Er zijn echter van die gelukkige stervelingen, die alles in de puntjes kunnen hebben en die even gemakkelijk een kostbaren avondmantel bij een even kostbare avondjapon koopen als de minder met aardsche goederen gezegende een paar nieuwe handschoenen bij het nieuwe completje.
De ouderwetsche lange avondmantel is weer volkomen in eere hersteld, zelfs de stoffen ervoor doen denken aan den tijd, waarin onze moeders en grootmoeders naar „groote gebeurtenissen” gingen. Mantels van ottoman en zwaar moiré zien we nu de luchtige avondjaponnen bedekken en op een modeshow zagen wij een mantel van zware, kostbare zijde, die geheel bestikt was met soutache in fraaie figuren. Het kon zóó een stuk zijn uit de antieke kamferkist van grootmama. Ook fluweel en satin en zelfs taffetas zien we tot avondmantels verwerkt en het is bijna onnoodig te zeggen, dat zij voor dezen tijd rijkelijk met bont zijn gegarneerd. Echter niet tè rijkelijk. Dat overdaad schaadt, schijnen de modescheppers zich dit seizoen vele malen te hebben voorgehouden. — Prachtig luchtig bont zien we aan de avondmantels. Hermelijn, witte, zilver- en blauwvos zijn voor de gelukkigen met een ongelimiteerd kleedgeld. Geverfd konijn zal den avondmantel moeten sieren van ’t vrouwtje, dat het bescheidener moet aanleggen. Kortere manteltjes zien we van glinsterende loovertjes, meer geschikt voor jonge, frêle meisjes, en iets geheel nieuws is de cape-sjaal van fijne wollen kant. Men beweert, dat deze nouveauté de lange avondmantels op den duur wel zal verdringen, niet omdat een avondmantel zooveel kostbaarder is, maar omdat een lange avondmantel het noodig maakt, dat de draagster zich er statig en voornaam mee beweegt, en dit zou niet erg strooken met het karakter van de moderne vrouw, aan wie alles vlot en beweeglijk is. Wat hiervan bewaarheid zal worden? Wachten wij af en houden wij ’t oog op beide kleedingstukken gericht. Thans nog een enkel woord over de „ditjes en datjes”, die het avondtoilet „af” maken. In de eerste plaats de corsages, juister gezegd de bloemen, want de corsage is niet meer de eenige plaats, waarop we een toef of een guirlande zijden of fluweelen bloem zien aangebracht. We zien ze ook in de taille, op den schouder, ja zelfs op den rok. Bloemen van zilver- en goudlamé schijnen de voorkeur te bezitten en laten zich dan ook met welhaast iedere tint combineeren.

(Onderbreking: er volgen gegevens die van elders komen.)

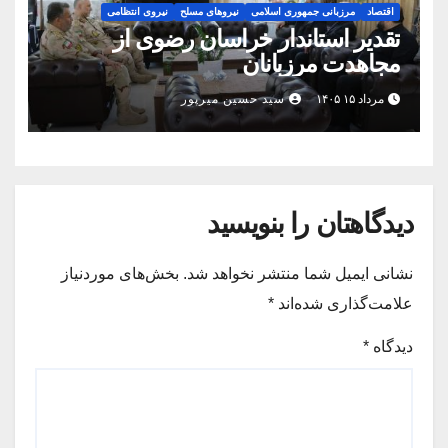
اقتصاد
مرزبانی جمهوری اسلامی
نیروهای مسلح
نیروی انتظامی
تقدیر استاندار خراسان رضوی از
مجاهدت مرزبانان
مرداد ۱۵ ۱۴۰۵
سید حسین میرپور
دیدگاهتان را بنویسید
نشانی ایمیل شما منتشر نخواهد شد.
بخش‌های موردنیاز
علامت‌گذاری شده‌اند
*
دیدگاه
*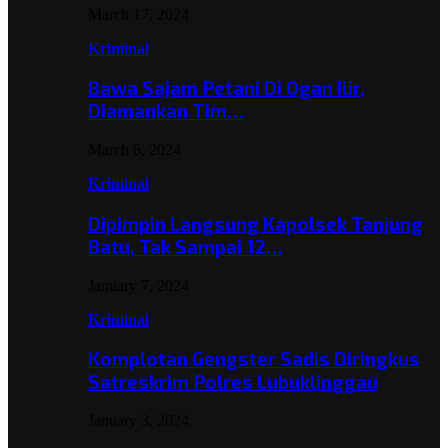
March 17, 2024
Kriminal
Bawa Sajam Petani Di Ogan Ilir,
Diamankan Tim…
March 6, 2024
Kriminal
Dipimpin Langsung Kapolsek Tanjung
Batu, Tak Sampai 12…
January 7, 2024
Kriminal
Komplotan Gengster Sadis Diringkus
Satreskrim Polres Lubuklinggau
January 3, 2024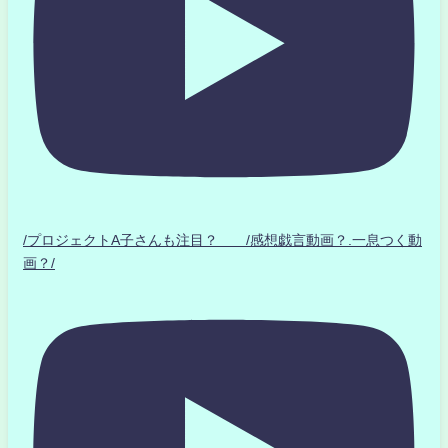
/プロジェクトA子さんも注目？ /感想戯言動画？.一息つく動
画？/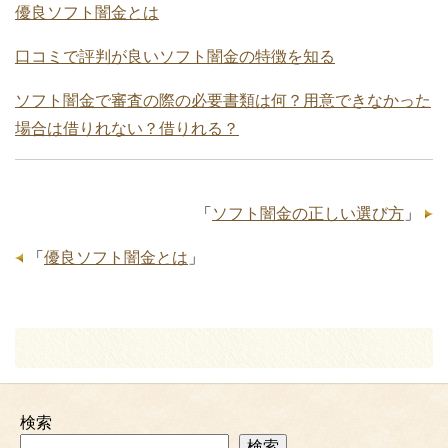
優良ソフト闇金とは
口コミで評判が良いソフト闇金の特徴を知る
ソフト闇金で審査の際の必要書類は何？用意できなかった
場合は借りれない？借りれる？
「
ソフト闇金の正しい選び方
」
「
優良ソフト闇金とは
」
検索
検索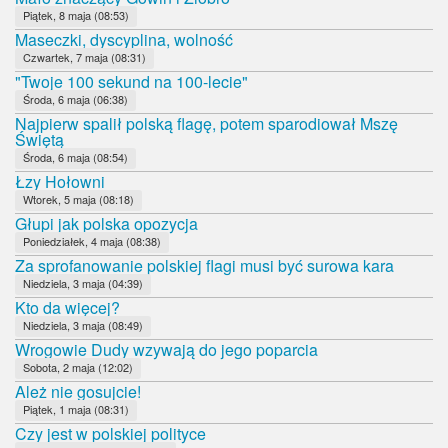
Piątek, 8 maja (08:53)
Maseczki, dyscyplina, wolność
Czwartek, 7 maja (08:31)
"Twoje 100 sekund na 100-lecie"
Środa, 6 maja (06:38)
Najpierw spalił polską flagę, potem sparodiował Mszę
Świętą
Środa, 6 maja (08:54)
Łzy Hołowni
Wtorek, 5 maja (08:18)
Głupi jak polska opozycja
Poniedziałek, 4 maja (08:38)
Za sprofanowanie polskiej flagi musi być surowa kara
Niedziela, 3 maja (04:39)
Kto da więcej?
Niedziela, 3 maja (08:49)
Wrogowie Dudy wzywają do jego poparcia
Sobota, 2 maja (12:02)
Ależ nie gosujcie!
Piątek, 1 maja (08:31)
Czy jest w polskiej polityce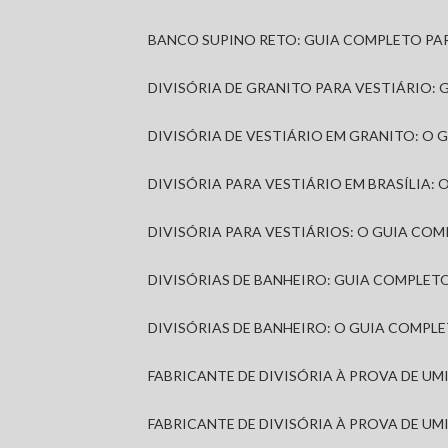
BANCO SUPINO RETO: GUIA COMPLETO PA
DIVISÓRIA DE GRANITO PARA VESTIÁRIO:
DIVISÓRIA DE VESTIÁRIO EM GRANITO: O
DIVISÓRIA PARA VESTIÁRIO EM BRASÍLIA
DIVISÓRIA PARA VESTIÁRIOS: O GUIA CO
DIVISÓRIAS DE BANHEIRO: GUIA COMPLE
DIVISÓRIAS DE BANHEIRO: O GUIA COMP
FABRICANTE DE DIVISÓRIA À PROVA DE U
FABRICANTE DE DIVISÓRIA À PROVA DE UM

Nog altijd vraagt de avondjapon lange handschoenen. Vooral fluweelen handschoenen staan zeer in de gunst en opvallend is de combinatie zwart fluweelen handschoenen en een witte robe. Bijoux zijn bij het avondtoilet volstrekt niet onontbeerlijk, maar soms kunnen zij toch een verschijning juist die „finishing touch” geven, waaraan deze nog juist behoefte had.